Goal:
Reproduce the records word for word from their first line through the line containing "table_cell Humidité [651, 689, 1074, 750]", including both of those lines.

Record list:
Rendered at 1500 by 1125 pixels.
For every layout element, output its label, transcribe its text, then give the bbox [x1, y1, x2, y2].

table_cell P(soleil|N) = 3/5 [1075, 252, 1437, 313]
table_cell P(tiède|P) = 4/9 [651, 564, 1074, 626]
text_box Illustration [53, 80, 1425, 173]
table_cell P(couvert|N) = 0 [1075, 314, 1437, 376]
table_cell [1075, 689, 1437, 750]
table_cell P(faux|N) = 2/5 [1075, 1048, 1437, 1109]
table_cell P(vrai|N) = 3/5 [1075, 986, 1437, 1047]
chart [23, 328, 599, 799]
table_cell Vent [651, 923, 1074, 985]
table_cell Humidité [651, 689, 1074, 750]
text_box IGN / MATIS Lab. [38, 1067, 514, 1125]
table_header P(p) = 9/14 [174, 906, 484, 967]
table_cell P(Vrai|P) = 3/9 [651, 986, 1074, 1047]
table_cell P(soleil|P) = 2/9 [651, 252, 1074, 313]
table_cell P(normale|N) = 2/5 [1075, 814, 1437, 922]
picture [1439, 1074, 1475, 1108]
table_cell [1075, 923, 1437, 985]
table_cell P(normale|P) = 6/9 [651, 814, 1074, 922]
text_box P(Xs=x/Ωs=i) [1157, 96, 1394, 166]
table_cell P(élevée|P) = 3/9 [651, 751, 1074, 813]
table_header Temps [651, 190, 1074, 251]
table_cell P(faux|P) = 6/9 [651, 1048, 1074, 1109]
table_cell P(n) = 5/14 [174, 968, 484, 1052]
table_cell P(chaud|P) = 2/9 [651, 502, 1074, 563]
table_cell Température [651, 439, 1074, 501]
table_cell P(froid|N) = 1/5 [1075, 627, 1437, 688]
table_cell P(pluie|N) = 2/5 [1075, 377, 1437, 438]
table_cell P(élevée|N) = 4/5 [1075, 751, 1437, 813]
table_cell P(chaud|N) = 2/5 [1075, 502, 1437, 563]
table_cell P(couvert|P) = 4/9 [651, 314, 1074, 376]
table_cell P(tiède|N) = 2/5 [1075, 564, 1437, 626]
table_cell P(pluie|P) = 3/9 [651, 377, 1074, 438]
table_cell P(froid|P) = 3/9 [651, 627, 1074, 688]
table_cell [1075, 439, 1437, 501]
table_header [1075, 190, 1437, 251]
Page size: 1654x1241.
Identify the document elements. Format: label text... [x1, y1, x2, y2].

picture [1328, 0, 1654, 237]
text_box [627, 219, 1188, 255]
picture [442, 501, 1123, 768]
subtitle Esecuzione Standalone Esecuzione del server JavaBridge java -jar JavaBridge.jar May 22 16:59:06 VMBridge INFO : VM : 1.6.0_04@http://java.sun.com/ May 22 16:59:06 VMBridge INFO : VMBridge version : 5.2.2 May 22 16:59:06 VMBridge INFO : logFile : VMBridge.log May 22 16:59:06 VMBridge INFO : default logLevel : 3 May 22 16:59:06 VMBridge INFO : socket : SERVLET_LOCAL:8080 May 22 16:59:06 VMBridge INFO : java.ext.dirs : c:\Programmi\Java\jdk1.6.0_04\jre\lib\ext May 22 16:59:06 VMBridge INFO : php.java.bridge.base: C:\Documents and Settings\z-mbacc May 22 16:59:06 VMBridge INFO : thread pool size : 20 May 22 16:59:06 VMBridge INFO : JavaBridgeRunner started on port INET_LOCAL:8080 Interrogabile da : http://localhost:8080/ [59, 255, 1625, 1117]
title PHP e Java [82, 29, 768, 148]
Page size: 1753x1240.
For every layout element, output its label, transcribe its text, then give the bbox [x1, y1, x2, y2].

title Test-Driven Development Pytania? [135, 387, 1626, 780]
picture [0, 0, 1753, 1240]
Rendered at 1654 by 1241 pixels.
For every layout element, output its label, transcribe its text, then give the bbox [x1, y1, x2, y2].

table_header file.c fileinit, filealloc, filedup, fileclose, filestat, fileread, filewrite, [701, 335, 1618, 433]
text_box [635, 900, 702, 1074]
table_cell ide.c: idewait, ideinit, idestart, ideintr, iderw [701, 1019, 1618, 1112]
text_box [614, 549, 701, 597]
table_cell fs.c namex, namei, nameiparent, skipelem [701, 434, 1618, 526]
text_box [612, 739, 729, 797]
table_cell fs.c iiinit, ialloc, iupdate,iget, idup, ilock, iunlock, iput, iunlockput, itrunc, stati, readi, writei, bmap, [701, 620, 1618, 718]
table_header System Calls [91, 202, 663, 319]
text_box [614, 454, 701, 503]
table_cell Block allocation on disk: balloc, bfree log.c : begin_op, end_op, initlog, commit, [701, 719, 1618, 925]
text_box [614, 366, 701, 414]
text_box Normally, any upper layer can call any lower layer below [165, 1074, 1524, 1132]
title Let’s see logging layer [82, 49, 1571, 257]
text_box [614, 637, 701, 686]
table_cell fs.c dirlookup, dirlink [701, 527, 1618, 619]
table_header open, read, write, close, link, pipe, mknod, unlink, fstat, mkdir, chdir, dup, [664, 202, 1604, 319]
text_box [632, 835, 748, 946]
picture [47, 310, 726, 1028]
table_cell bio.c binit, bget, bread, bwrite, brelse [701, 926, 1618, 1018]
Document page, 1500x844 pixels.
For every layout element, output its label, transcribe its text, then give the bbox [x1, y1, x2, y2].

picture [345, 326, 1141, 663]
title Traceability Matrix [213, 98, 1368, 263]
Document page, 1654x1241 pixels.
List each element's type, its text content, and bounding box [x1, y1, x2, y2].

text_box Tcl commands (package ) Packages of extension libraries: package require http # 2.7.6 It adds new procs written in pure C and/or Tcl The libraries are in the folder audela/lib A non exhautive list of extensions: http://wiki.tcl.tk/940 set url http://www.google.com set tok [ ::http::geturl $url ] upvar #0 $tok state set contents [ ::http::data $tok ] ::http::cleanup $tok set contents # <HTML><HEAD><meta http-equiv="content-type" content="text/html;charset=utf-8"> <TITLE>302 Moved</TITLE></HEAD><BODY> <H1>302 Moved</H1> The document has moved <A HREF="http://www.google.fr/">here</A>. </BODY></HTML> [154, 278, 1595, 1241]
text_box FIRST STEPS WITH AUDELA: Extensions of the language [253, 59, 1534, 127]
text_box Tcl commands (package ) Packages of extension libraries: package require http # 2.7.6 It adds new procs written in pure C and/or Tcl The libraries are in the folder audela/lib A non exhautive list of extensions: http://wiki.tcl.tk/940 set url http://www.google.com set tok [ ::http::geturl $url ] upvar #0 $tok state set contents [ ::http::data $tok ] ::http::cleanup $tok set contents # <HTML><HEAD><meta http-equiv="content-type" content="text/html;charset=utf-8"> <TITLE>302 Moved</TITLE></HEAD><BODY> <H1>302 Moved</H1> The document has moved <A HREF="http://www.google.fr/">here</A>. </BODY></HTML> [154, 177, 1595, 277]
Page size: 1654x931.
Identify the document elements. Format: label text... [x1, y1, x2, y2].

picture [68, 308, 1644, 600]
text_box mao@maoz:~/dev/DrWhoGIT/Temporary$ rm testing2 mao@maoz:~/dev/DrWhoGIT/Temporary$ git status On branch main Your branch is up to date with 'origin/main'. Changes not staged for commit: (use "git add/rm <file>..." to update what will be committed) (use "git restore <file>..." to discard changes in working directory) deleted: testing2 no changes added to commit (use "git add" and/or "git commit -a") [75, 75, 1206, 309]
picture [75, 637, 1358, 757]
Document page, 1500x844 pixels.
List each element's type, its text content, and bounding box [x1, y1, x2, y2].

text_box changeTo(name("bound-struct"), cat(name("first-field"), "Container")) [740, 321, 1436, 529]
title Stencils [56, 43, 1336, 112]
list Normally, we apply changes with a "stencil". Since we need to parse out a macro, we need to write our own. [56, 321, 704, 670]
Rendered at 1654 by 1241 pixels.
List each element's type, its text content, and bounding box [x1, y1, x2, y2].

Solution for this task:
Rendered at 1500 by 1125 pixels.
For every layout element, output its label, transcribe its text, then give the bbox [x1, y1, x2, y2].

table_cell P(soleil|N) = 3/5 [1075, 252, 1437, 313]
table_cell P(tiède|P) = 4/9 [651, 564, 1074, 626]
text_box Illustration [53, 80, 1425, 173]
table_cell P(couvert|N) = 0 [1075, 314, 1437, 376]
table_cell [1075, 689, 1437, 750]
table_cell P(faux|N) = 2/5 [1075, 1048, 1437, 1109]
table_cell P(vrai|N) = 3/5 [1075, 986, 1437, 1047]
chart [23, 328, 599, 799]
table_cell Vent [651, 923, 1074, 985]
table_cell Humidité [651, 689, 1074, 750]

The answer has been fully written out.